◆ What to work on:
**1.** Copy out the passage from the column on centenarians and pensions, starting at "The figure is" and ending at "more than 110.".
**2.** According to the column on centenarians and pensions, how many people in the UK are currently at least 100?

◆ Text under study:

BEGIN

Centurions on a sticky wicket over pensions

There is something magical about reaching three figures (and I am not talking, as a fanatical cricket fan, about Jonathan Trott's exploits for England in the Ashes Down Under).

No. I'm talking about age. And as people reach their late nineties, the promise of a telegram from the Queen often gives them an added incentive to celebrate their 100th birthday. My nan is 98 and as a staunch royalist she's very much hoping to get her signed card come October 2012.

You can bet that there is always space in the local paper for a picture and blurb where you get to read those that claim to have smoked 40 a day and necked two tumblers of whisky every evening since they were 16. Only last week I read of the oldest golfer in Britain, who still enters up to 20 competitions a year at his golf club in Ormskirk, Lancashire.

Yet by all accounts, local rags may soon have to devote an entire page to people living to 100 because we are living much longer.

It would have lightened many moods last week to learn that nearly a fifth of people living in the UK are expected to celebrate their 100th birthday.

To put that into numbers, that's around 10 million people. Three million of these are currently aged under 16, while 5.5 million are between 16 and 50, and 1.3 million are between 51 and 65. A further 875,000 of the projected centenarians are aged over 65 and already retired.

The figure is well up on the 11,800 people in the UK who are currently at least 100, while there are fewer than 100 people who are aged more than 110.

But of course, people living longer will have an impact on our pensions system, and it is not a good one.

END

◆ Provided material:

BEGIN

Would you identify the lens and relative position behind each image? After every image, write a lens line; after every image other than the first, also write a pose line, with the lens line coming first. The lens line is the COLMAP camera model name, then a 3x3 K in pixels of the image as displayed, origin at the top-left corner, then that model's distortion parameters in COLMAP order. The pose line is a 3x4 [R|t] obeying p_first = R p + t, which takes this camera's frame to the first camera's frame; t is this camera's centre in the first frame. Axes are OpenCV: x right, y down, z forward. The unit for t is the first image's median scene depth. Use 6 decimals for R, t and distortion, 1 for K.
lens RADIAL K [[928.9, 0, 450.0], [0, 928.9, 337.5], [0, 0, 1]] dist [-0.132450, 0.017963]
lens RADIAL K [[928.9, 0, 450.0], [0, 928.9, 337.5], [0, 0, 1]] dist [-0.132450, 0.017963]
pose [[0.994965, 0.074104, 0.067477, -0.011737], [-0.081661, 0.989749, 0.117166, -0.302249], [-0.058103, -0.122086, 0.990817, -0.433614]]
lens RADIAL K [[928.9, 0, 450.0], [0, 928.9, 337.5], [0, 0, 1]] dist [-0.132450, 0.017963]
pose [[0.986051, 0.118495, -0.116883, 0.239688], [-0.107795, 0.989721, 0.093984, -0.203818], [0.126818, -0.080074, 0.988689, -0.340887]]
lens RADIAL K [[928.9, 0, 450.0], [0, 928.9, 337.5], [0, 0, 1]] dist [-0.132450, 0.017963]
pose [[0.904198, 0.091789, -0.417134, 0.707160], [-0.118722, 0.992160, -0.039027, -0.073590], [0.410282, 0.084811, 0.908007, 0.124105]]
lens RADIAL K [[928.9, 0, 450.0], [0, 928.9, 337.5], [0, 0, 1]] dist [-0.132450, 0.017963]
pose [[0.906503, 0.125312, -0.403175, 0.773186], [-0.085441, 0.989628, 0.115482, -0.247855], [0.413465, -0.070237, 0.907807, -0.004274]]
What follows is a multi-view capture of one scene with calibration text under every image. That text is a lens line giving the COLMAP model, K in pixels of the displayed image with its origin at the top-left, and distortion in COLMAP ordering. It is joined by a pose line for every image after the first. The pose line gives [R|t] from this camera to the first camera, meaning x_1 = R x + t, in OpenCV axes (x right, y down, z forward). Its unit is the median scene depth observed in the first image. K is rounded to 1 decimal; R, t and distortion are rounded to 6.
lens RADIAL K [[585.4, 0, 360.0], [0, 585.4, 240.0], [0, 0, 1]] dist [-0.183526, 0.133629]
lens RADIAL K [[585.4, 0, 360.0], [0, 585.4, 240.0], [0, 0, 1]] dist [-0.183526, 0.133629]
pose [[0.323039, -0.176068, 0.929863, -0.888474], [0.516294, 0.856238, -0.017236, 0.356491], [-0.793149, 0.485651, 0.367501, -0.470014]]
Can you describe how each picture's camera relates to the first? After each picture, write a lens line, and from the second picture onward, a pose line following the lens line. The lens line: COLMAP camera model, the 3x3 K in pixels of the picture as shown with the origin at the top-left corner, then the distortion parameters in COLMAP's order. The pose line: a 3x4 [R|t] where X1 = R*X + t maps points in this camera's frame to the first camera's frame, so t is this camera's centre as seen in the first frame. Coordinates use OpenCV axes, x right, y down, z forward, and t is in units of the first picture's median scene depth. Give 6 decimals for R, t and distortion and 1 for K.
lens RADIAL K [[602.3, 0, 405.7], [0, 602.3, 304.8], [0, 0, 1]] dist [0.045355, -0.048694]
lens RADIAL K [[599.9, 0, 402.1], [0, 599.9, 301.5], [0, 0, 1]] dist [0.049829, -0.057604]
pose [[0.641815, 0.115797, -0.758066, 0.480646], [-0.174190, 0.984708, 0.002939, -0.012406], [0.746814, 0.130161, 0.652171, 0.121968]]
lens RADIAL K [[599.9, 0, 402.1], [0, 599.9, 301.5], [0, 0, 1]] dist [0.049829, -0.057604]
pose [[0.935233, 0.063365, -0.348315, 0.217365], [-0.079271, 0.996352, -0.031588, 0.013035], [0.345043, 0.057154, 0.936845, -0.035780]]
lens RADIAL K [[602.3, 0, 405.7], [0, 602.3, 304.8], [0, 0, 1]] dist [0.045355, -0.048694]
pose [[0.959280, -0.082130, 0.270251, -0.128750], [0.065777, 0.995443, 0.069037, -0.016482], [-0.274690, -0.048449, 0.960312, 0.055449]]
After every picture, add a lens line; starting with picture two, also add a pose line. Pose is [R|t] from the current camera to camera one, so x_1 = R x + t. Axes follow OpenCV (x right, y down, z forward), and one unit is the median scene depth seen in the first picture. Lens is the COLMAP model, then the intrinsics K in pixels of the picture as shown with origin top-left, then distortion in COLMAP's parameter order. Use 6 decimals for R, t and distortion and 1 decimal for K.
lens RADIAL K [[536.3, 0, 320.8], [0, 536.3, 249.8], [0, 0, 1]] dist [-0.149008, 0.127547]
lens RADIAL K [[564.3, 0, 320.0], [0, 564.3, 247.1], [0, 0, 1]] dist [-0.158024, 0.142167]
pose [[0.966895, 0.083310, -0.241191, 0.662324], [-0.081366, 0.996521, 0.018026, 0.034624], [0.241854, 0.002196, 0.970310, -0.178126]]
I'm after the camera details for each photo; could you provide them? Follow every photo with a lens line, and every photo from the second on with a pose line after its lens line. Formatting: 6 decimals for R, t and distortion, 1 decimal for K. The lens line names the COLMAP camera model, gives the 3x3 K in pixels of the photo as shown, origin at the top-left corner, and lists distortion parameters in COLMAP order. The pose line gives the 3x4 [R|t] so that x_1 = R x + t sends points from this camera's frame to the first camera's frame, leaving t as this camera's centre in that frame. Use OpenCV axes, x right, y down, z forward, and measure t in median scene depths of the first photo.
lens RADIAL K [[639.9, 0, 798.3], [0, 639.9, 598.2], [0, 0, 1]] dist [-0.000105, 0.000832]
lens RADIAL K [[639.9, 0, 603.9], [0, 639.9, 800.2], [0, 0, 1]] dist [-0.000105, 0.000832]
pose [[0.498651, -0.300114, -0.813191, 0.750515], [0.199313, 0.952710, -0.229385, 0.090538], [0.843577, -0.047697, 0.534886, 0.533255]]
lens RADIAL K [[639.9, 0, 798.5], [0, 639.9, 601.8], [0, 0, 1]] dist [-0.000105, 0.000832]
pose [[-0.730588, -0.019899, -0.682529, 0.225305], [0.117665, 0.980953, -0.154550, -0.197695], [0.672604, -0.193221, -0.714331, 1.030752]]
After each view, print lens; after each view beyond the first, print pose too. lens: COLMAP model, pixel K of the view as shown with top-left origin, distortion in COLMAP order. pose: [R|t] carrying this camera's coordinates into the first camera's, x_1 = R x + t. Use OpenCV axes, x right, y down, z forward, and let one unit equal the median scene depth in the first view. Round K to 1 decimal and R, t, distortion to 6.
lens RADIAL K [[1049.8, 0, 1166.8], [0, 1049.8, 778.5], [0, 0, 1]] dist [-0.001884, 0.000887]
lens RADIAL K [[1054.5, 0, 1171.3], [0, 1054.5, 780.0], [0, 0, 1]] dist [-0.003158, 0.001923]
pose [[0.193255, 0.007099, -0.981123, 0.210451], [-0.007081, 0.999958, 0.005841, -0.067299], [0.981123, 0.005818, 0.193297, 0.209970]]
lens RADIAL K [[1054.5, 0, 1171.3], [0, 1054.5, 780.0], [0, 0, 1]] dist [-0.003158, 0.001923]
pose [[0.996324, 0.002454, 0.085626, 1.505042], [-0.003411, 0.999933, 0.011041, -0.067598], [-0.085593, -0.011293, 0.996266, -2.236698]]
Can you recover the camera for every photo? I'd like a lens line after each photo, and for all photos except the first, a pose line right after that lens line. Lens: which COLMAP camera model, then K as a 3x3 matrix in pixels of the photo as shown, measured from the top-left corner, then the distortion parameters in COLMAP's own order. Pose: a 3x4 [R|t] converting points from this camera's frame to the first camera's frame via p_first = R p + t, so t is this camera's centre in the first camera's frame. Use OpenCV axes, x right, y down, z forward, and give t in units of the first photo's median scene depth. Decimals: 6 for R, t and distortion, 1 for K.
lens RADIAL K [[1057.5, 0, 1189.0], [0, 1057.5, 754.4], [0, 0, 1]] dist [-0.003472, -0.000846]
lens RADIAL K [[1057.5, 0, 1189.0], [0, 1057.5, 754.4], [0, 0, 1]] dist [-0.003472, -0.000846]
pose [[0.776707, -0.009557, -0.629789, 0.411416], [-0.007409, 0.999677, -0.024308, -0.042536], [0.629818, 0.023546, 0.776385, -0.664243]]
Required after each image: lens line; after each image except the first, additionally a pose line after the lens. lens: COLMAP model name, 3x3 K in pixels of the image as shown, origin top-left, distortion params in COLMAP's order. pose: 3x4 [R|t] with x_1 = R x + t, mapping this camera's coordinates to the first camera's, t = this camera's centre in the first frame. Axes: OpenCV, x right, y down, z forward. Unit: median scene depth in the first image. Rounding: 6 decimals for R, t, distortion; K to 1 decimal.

END

◆ Per-task outputs:
**1.**
The figure is well up on the 11,800 people in the UK who are currently at least 100, while there are fewer than 100 people who are aged more than 110.

**2.** 11,800